BACKGROUND & AIMS: We evaluated the efficacy of rituximab in patients with anti-TS-HDS, anti-FGFR3 and anti-plexin D1 small fiber neuropathy (SFN) who failed to respond to conventional treatments and immunotherapy.
We reviewed 111 patients diagnosed with SFN - 83 definite SFN, 9 had positive antibody titers towards TS-HDS, FGFR3 or plexin-D1 and received symptomatic treatment, in addition to trials of intravenous immunoglobulin (IVIg) and/or corticosteroids. Five patients who failed to respond were offered rituximab (two intravenous 1 g infusions, two weeks apart). Clinical parameters and questionnaires were compared.

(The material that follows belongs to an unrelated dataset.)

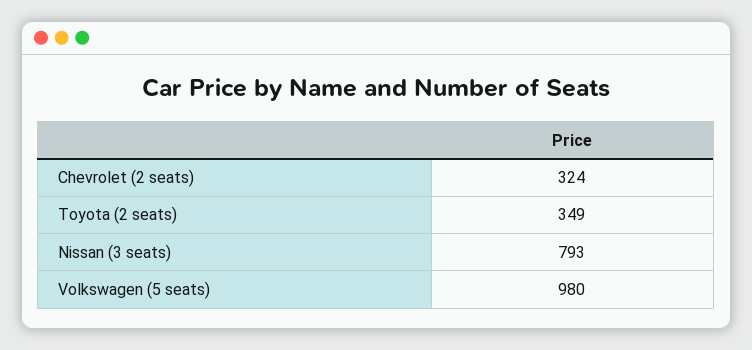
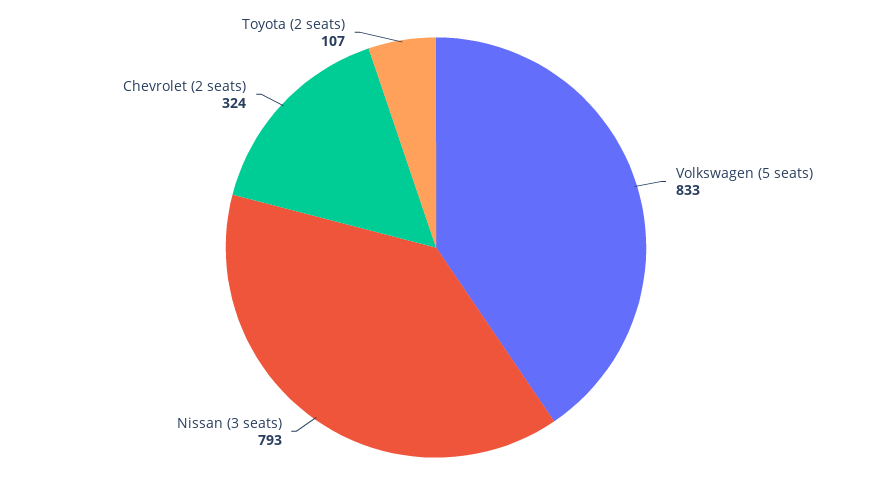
Toyota (2 seats): 349 -> 107
Volkswagen (5 seats): 980 -> 833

Two patients were positive for anti-TS-HDS, one for anti-plexin D1 and two for anti-FGFR3 antibodies. Therapeutic efficacy was assessed by circulating CD19 B cell levels with flow cytometry. Clinical questionnaires, including Visual Analogue Scale (VAS), Rasch Transformed 13-item SFN Symptom Inventory Quotient (RT-SFN-SIQ), Small Fiber Neuropathy-specific Rasch-built overall disability scale (SFN-RODS) and the Composite Autonomic Symptom Scale (COMPASS-31) were obtained prior to rituximab infusion, and at 4 weeks and 4 months post-infusion. Significantly improved VAS was seen at 4 months after rituximab, while a trend towards improvement was seen in RT-SFN-SIQ, and SFN-RODS. COMPASS-31 score remained static.

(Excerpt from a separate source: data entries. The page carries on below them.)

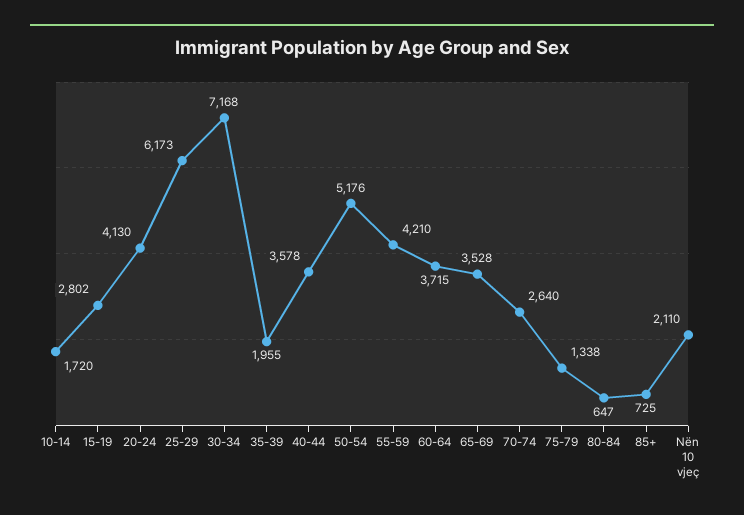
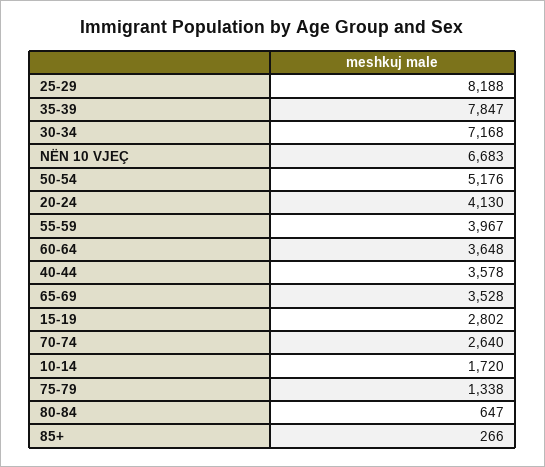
25-29: 6173 -> 8188
35-39: 1955 -> 7847
55-59: 4210 -> 3967
60-64: 3715 -> 3648
85+: 725 -> 266
Nën 10 vjeç: 2110 -> 6683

This study illustrates the efficacy and potential role of anti-CD20 monoclonal antibody in antibody-associated immune SFN, especially in those who fail to respond to IVIg or corticosteroid. Further randomized controlled trials and larger prospective studies are needed to determine the effectiveness and safety of Rituximab in seropositive patients with SFN.

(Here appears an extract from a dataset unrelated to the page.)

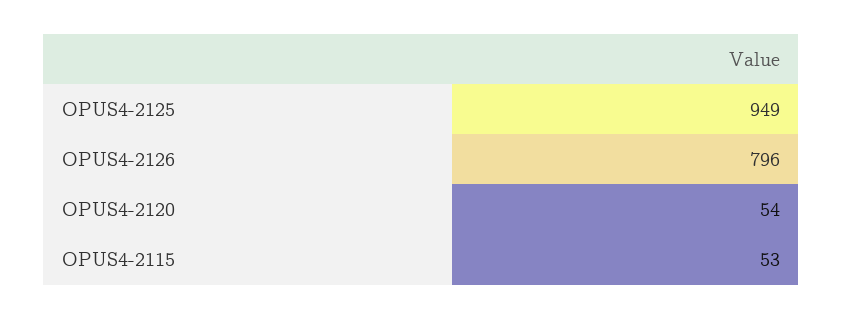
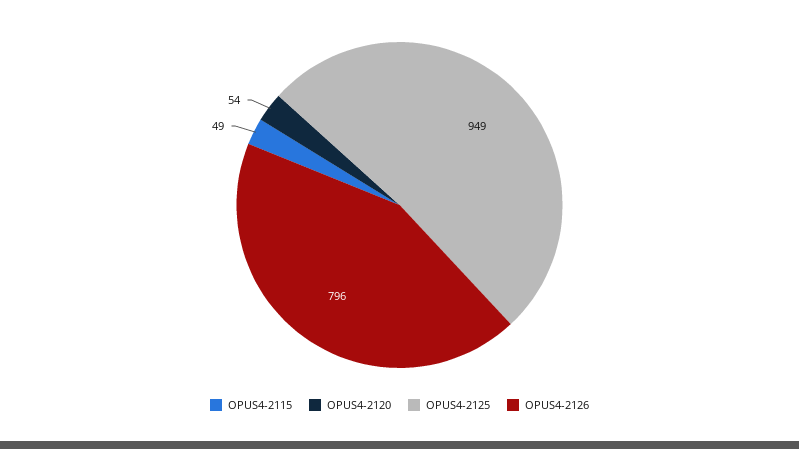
OPUS4-2115: 53 -> 49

我们评估了利妥昔单抗对常规治疗及免疫疗法无效的抗TS-HDS、抗FGFR3和抗丛状蛋白D1小纤维神经病变(SFN)患者的疗效。
我们回顾了111例被诊断为SFN的患者——83例确诊为SFN,9例抗TS-HDS、FGFR3或丛状蛋白D1抗体滴度呈阳性,并接受了对症治疗,此外还进行了静脉注射免疫球蛋白(IVIg)和/或皮质类固醇试验。5例治疗无效的患者接受了利妥昔单抗治疗(两次静脉输注1 g,间隔两周)。比较了临床参数和问卷调查结果。
2例患者抗TS-HDS呈阳性,1例抗丛状蛋白D1呈阳性,2例抗FGFR3抗体呈阳性。通过流式细胞术检测循环CD19 B细胞水平评估治疗效果。在输注利妥昔单抗前、输注后4周和4个月时,获取了临床问卷,包括视觉模拟量表(VAS)、拉施转换的13项SFN症状量表商数(RT-SFN-SIQ)、小纤维神经病变特异性拉施构建的整体残疾量表(SFN-RODS)和复合自主神经症状量表(COMPASS-31)。利妥昔单抗治疗4个月后VAS显著改善,而RT-SFN-SIQ和SFN-RODS有改善趋势。COMPASS-31评分保持不变。
本研究说明了抗CD20单克隆抗体在抗体相关免疫性SFN中的疗效及潜在作用,尤其是在对IVIg或皮质类固醇治疗无效的患者中。需要进一步的随机对照试验和更大规模的前瞻性研究来确定利妥昔单抗在血清阳性SFN患者中的有效性和安全性。